**Assigned task:** Scan the records for lines with the string "content". Say how many there are, and add nothing.

Records contained in a dataset:
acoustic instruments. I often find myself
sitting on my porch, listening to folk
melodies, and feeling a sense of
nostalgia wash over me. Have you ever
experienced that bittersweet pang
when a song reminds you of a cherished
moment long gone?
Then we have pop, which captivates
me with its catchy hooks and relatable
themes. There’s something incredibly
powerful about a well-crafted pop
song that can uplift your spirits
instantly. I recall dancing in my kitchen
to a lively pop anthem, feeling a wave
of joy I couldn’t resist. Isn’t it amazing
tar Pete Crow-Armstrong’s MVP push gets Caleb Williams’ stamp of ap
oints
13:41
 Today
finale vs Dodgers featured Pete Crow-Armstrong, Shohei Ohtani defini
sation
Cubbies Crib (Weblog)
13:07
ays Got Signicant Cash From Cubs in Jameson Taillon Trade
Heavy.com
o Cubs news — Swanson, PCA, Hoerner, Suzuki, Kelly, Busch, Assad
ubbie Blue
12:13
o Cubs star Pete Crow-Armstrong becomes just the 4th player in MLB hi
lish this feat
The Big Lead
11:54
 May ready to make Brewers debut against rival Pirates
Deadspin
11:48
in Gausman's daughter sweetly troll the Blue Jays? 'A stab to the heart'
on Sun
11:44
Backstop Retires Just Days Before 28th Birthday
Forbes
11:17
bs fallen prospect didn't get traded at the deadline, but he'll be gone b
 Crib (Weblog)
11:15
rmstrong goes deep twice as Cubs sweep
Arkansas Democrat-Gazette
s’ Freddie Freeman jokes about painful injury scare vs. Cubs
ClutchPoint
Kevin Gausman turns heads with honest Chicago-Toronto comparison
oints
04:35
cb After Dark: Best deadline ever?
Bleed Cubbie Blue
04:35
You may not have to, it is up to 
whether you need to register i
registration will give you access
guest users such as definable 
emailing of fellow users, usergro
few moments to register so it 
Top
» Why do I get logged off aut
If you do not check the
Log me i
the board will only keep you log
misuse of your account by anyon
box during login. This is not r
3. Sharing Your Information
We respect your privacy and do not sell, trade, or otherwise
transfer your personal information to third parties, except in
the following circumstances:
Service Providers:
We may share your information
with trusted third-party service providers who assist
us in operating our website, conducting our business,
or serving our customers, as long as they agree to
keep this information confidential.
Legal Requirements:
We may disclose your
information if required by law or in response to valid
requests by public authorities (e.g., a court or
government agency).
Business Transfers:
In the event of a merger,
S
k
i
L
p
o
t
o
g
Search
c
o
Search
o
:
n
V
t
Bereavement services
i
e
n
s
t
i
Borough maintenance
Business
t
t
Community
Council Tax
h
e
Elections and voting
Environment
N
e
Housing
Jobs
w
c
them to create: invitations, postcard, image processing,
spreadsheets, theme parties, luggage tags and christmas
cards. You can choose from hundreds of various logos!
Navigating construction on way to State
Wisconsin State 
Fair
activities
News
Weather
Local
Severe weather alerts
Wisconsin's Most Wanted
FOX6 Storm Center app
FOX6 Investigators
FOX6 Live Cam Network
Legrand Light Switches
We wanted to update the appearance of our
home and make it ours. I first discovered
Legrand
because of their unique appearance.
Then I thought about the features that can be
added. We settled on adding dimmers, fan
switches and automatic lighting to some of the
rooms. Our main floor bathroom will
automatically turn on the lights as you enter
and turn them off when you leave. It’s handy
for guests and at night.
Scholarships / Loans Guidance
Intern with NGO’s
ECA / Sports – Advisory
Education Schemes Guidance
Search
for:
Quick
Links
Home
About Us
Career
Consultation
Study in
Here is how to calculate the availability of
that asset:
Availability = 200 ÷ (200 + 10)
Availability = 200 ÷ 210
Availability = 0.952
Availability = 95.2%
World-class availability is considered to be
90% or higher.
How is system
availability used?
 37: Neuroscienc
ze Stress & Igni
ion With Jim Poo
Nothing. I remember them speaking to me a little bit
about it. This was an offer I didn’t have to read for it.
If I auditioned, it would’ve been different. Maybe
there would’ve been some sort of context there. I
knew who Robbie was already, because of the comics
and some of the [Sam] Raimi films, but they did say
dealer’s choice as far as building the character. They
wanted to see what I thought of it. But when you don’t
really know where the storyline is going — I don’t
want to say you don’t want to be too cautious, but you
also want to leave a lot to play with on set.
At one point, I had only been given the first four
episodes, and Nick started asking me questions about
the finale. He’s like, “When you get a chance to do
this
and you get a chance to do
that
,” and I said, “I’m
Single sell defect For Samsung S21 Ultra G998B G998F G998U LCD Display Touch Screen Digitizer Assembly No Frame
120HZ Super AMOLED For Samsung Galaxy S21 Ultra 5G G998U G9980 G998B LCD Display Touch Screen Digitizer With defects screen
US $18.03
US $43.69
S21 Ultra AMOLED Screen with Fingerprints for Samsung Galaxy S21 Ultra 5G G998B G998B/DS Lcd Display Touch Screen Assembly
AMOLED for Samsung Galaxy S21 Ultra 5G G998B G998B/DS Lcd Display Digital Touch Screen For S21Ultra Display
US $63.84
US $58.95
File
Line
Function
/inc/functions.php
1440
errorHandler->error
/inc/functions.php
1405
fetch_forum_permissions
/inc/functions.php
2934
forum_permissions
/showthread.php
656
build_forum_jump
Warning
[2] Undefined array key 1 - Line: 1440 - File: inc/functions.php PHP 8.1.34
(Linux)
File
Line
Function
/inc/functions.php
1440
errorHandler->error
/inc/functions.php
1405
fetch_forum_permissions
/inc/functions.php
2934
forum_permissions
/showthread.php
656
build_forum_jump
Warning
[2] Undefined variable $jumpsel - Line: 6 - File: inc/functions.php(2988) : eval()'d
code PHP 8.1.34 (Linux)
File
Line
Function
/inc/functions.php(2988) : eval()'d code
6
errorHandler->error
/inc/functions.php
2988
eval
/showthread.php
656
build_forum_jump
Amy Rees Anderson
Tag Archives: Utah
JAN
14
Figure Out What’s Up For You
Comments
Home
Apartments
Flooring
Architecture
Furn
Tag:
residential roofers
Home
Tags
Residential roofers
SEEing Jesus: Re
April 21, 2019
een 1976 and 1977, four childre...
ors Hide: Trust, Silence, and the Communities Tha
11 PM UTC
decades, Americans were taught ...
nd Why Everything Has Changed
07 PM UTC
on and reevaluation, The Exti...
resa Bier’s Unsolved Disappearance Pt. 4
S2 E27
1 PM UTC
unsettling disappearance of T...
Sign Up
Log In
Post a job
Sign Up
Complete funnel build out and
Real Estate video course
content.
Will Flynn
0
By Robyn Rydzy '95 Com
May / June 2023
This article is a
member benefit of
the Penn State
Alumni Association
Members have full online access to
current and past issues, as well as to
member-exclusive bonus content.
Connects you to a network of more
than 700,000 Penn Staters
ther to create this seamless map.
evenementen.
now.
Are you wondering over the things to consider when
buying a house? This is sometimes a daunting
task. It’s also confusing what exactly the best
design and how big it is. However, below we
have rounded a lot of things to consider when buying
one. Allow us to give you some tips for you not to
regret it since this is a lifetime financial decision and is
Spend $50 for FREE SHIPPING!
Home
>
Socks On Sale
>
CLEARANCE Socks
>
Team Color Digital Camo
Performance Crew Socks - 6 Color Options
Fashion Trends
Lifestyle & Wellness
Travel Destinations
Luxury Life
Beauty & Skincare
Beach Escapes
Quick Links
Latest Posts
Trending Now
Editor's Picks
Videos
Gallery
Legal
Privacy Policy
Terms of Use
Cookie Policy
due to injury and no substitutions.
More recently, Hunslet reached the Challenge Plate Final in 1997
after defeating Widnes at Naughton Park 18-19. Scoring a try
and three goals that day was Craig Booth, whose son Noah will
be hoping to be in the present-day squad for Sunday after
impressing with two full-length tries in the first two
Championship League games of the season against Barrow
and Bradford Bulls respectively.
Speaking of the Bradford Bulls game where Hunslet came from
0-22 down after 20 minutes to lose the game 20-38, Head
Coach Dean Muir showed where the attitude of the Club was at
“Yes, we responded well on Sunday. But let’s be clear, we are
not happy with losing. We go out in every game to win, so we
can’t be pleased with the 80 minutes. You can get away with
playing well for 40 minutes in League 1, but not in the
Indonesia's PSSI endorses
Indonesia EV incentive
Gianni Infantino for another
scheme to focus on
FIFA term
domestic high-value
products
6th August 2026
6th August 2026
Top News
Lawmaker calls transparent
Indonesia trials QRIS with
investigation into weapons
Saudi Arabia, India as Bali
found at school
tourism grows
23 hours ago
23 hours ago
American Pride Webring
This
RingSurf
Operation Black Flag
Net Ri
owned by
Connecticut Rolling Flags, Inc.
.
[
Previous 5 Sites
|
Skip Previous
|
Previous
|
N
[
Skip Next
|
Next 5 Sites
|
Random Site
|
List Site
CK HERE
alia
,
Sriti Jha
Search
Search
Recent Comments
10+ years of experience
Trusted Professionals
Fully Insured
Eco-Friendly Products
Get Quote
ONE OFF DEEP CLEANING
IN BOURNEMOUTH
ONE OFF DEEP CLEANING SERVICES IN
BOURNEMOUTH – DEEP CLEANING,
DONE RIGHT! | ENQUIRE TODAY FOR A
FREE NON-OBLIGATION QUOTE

**Written response:** 2